Remember, as consumers, we’re submitting pages of documentation when an error has been found and we try to remedy it. It’s only reasonable that the efforts on their parts rise to the same attention we give it. Remember, too, that these errors weren’t caused by the consumer who’s now having to sink considerable time into fixing them. There should be some type of sign off procedure as well that includes real signatures so that the consumer can reach those representatives if needed.
There’s another important truth that consumers learn as they try to dispute errors. Once the credit bureau issues its decision, it’s final. That should never have been allowed. If it takes a third party to step up to the plate, so be it. This is another area where the CFPB is working diligently to remedy. It could be that the government consumer watchdog group becomes that third party. Some say an ombudsmen should be put into place to represent consumers.
Tightening the Rules
Others say that there shouldn’t be two different reports in terms of what the consumer sees and what a creditor sees. As it is now, consumers simply don’t have access to those credit histories that lenders receive. That’s wrong – and it has affected countless consumers and their efforts of buying a home or even taking out revolving loan accounts such as credit cards. Here’s the surprising part though – the credit bureaus use “looser criteria” when compiling information about you to send back to those lenders. At minimum, if a consumer has been declined for credit and then requests a copy of his credit reports, he should see the exact documents that were forwarded to the lender who used it to decline their application for credit. As one consumer advocate said,
It’s the only way to find out if your identity’s been stolen, if information from another consumer with a similar name is showing up and if an erroneous foreclosure, judgment or bankruptcy is showing up.

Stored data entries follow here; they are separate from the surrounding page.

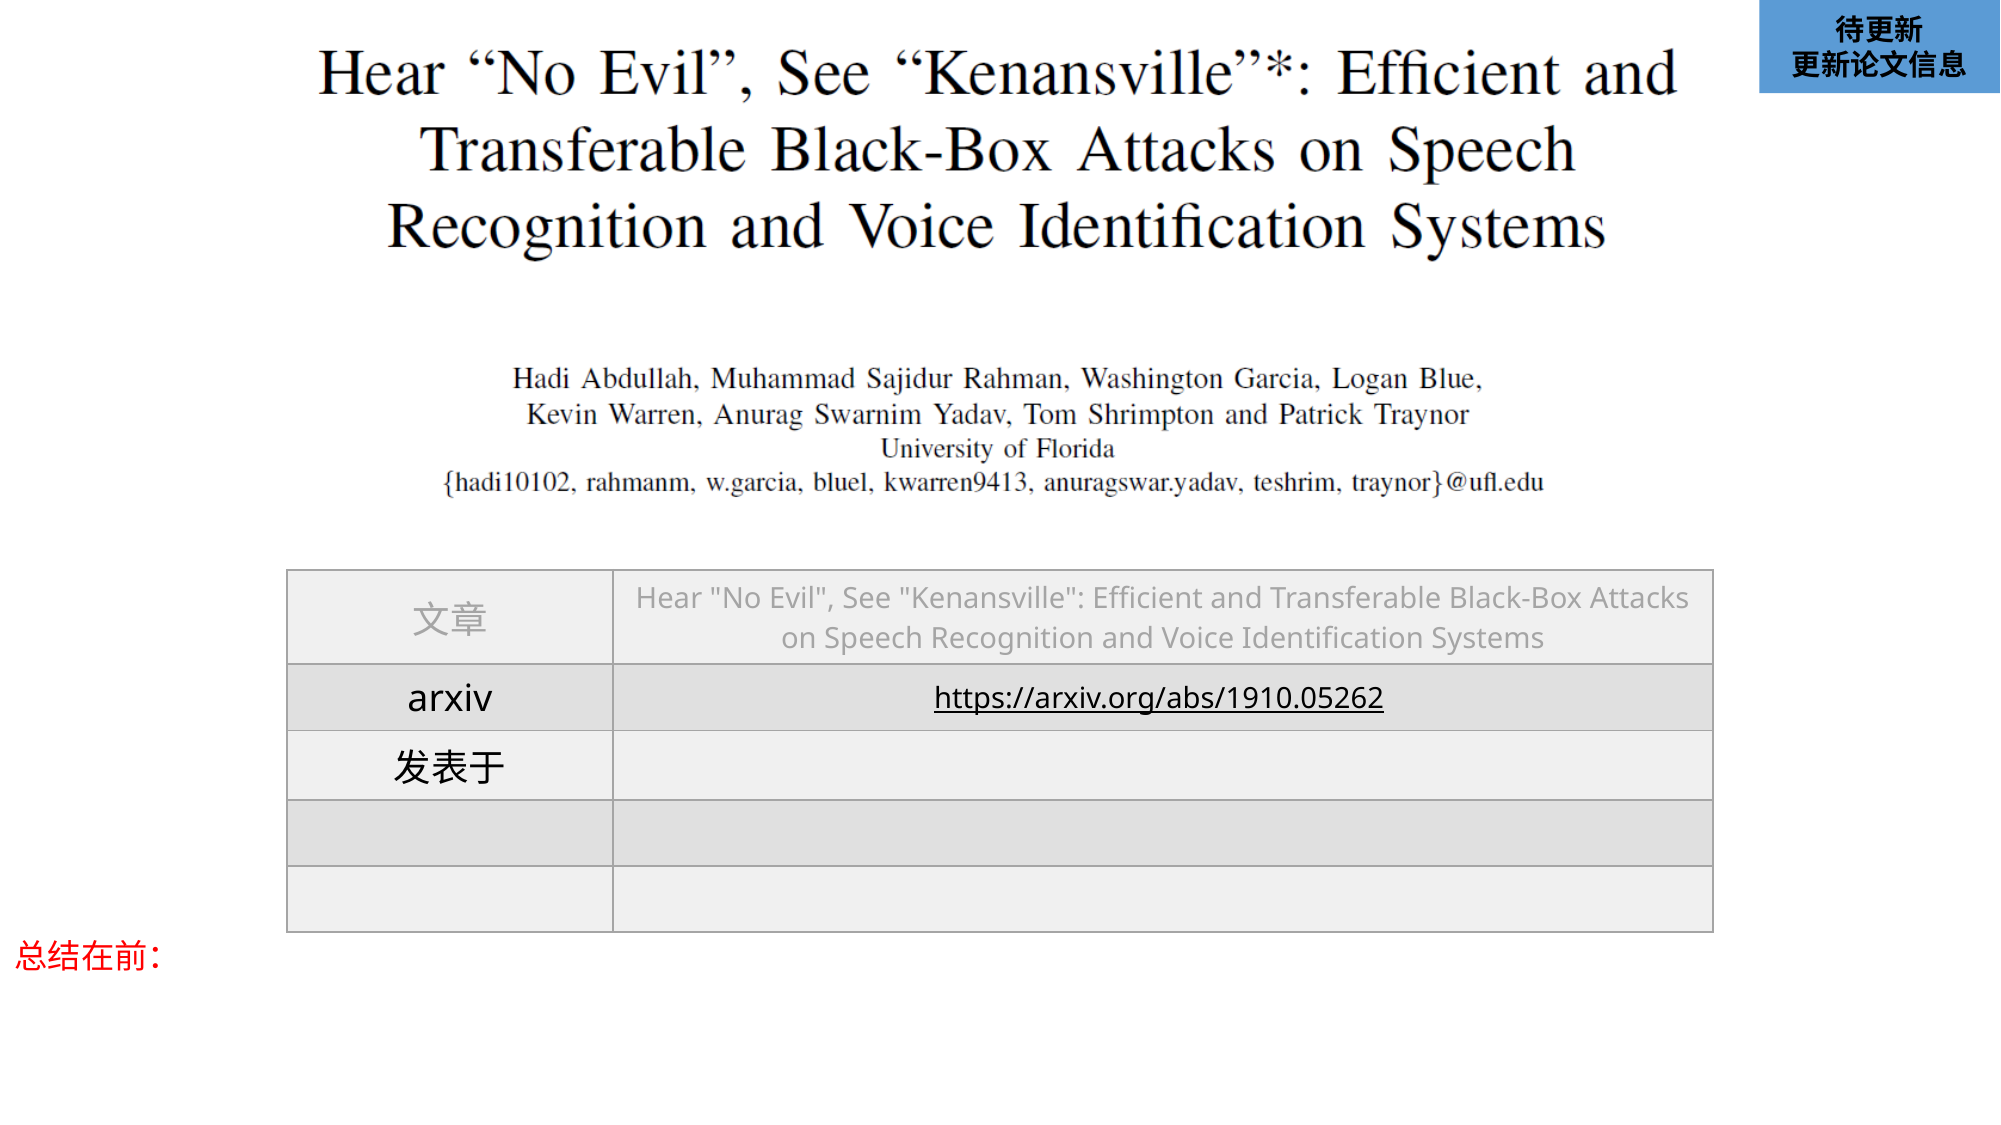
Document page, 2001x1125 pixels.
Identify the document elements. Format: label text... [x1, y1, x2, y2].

table_cell [288, 867, 612, 928]
table_cell [614, 731, 1712, 799]
table_cell https://arxiv.org/abs/1910.05262 [614, 665, 1712, 730]
table_cell [614, 801, 1712, 865]
table_cell arxiv [288, 665, 612, 730]
text_box 待更新 更新论文信息 [1758, 0, 2000, 94]
table_header 文章 [288, 571, 612, 663]
table_cell 发表于 [288, 731, 612, 799]
table_cell [614, 867, 1712, 928]
table_header Hear "No Evil", See "Kenansville": Efficient and Transferable Black-Box Attacks on Speech Recognition and Voice Identification Systems [614, 571, 1712, 663]
picture [306, 21, 1694, 509]
text_box 总结在前： [0, 928, 2000, 983]
table_cell [288, 801, 612, 865]
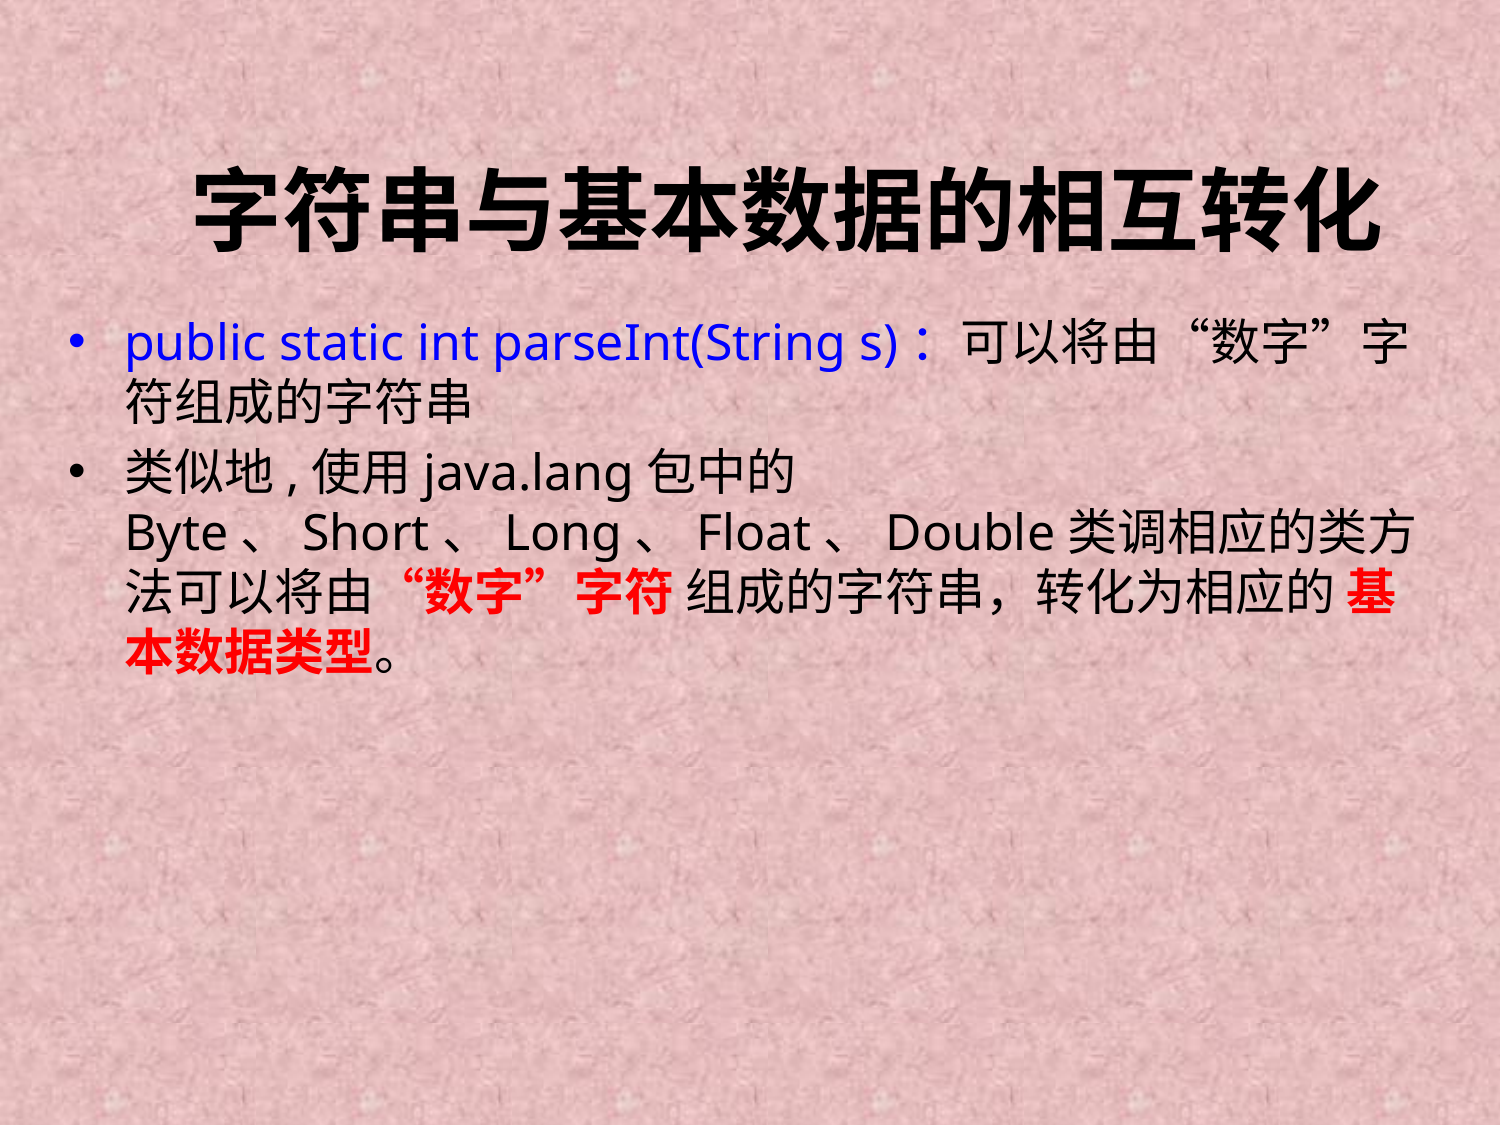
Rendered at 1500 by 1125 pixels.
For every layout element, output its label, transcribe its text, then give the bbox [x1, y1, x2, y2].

title 字符串与基本数据的相互转化 [112, 113, 1463, 303]
list public static int parseInt(String s)：可以将由“数字”字符组成的字符串 类似地,使用java.lang包中的 Byte、Short、Long、Float、Double类调相应的类方法可以将由“数字”字符 组成的字符串，转化为相应的 基本数据类型。 [53, 302, 1447, 776]
picture [0, 0, 1500, 1125]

So what’s the best of way of getting companies and the credit bureaus in line? For starters, lawmakers could take a page form CFPB’s rule book. Already, in its first few years, it’s ordered huge penalties and refunds from three of the nation’s largest banks and credit card companies. For those bureaus and lenders who refuse to remain in compliance, perhaps it’s time they too begin feeling the wrath of multi million dollar fines. Lawsuits are expensive and most consumers want to avoid that anyway – they just want the information that’s being provided regarding their credit habits to be accurate. No one is holding these credit bureaus accountable. For that matter, the lenders aren’t worried either and when disputes arrive from any of the credit bureaus, there exists little incentive for them to not drop the ball.
So what are your thoughts? Is it time for an overhaul in the credit bureaus and national reporting standards? Have you ever found errors on your credit report? If so, were you able to get them remedied right away?